» Work to complete
(1) Repeat the passage of the game tips from "5. Build a Worker" up to and including "route isn’t enough." word for word.
(2) Summarize the game tips in two sentences.
(3) According to the game tips, what is the key early-game tech after Writing?

» Selected extract
^^^^

Yet another set of tips for new or struggling players.

6K Man

Bureaucrat
Joined
Jul 17, 2007
Messages
2,455
Location
in a Gadda Da Vida
1. Play the map first. Play your traits second. Yes, it makes sense to try to take advantage of the traits, UB, and UU your leader has (e.g. running lots of specialists if Philosophical, Chariot rush if Egyptian, or building wonders if Industrious). However, it makes no sense to go after Stonehenge, Great Wall and Pyramids if Shaka starts 8 tiles from your capital (even if you’re Industrious with Stone), and a Chariot-rush against an AI more than 20 tiles away will wind up costing you a fortune in maintenance, even if you manage to pull it off.

2. Land is power. Having more land (and cities) than the AIs means you will out-produce them even if you manage the land and cities badly. Ability to out-produce can cover for bad play in other areas, which is why the AIs get production bonuses at higher levels. Your life will be much easier if you settle, or capture, a lot of productive land in the first 4 millennia.

3. Productive land is land with food. Learn to count food tiles (grassland is neutral at 2 food; everything else - desert, hills, plains - is less than that and needs to be offset with either a farm or a food special), and avoid settling areas with lots of brown tiles (plains) and no food sources.

4. In the early game, don’t do half measures. You can’t expect to build Stonehenge and Great Wall, settle 7 new cities, and Chariot-rush Montezuma all before 1 AD. I’m not saying it’s impossible… just that it’s a good idea to pick one early-game goal (keeping tip #1 above, in mind) and go all out for it.

5. Build a Worker first (almost always). Research worker techs first. Hook up food, then Copper, Iron, and/or Horses, then anything else. Learn Writing for Libraries. After that, your key early-game tech is Currency. The extra trade route should keep your expansion financially viable, and being able to build Wealth will save you if the extra trade route isn’t enough.

6. If any city is working unimproved tiles, you need more workers. There is no hard and fast rule as to how many workers that is, but even on water-heavy maps, it’s at least one per city.

7. Don’t try to found religions. If you found a religion accidentally, don’t try to spread it. And for god’s sake, don’t adopt it, unless you’re alone or all your neighbours are pagans.

8. For every 5 cities you have, one should be focused on production and building military units almost nonstop. Cottage every other city's flatlands, except for one GP farm.

9. Play the standard BtS game, with generic maps and speeds. You can’t expect general principles to apply to nonstandard versions of Civ4.

^^^^

[Stored data entries]
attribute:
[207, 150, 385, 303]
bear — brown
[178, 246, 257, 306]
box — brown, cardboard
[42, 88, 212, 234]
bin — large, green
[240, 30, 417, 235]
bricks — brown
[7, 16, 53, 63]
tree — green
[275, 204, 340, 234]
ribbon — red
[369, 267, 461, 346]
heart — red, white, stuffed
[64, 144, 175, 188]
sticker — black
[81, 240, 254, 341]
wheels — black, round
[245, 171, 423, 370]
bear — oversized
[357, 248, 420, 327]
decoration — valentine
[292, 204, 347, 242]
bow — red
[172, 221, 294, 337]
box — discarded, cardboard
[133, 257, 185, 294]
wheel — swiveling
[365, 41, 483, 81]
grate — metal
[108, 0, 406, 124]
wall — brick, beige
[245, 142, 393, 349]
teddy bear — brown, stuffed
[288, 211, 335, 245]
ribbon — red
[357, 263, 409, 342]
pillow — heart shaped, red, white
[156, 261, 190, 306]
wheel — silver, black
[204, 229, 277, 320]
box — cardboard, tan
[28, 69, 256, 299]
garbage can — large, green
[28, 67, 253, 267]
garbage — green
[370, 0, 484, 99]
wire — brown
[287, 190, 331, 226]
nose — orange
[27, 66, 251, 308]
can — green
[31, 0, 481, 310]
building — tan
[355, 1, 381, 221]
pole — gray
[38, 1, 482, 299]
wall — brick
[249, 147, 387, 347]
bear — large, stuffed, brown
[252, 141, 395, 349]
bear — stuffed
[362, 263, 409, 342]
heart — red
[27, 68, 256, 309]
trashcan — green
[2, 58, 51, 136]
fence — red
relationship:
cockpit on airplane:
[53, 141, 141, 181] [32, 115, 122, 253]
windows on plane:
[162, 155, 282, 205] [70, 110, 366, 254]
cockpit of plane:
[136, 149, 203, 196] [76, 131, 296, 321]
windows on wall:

^^^^

» Task-by-task results
(1)
5. Build a Worker first (almost always). Research worker techs first. Hook up food, then Copper, Iron, and/or Horses, then anything else. Learn Writing for Libraries. After that, your key early-game tech is Currency. The extra trade route should keep your expansion financially viable, and being able to build Wealth will save you if the extra trade route isn’t enough.

(2) The game tips advise new or struggling players to play the map before their leader's traits, to settle or capture a lot of productive, food-rich land early, and to pick one early-game goal and go all out for it. They also recommend building a Worker first, keeping at least one worker per city, not trying to found religions, focusing one of every five cities on production and military units, and playing the standard BtS game.

(3) Currency.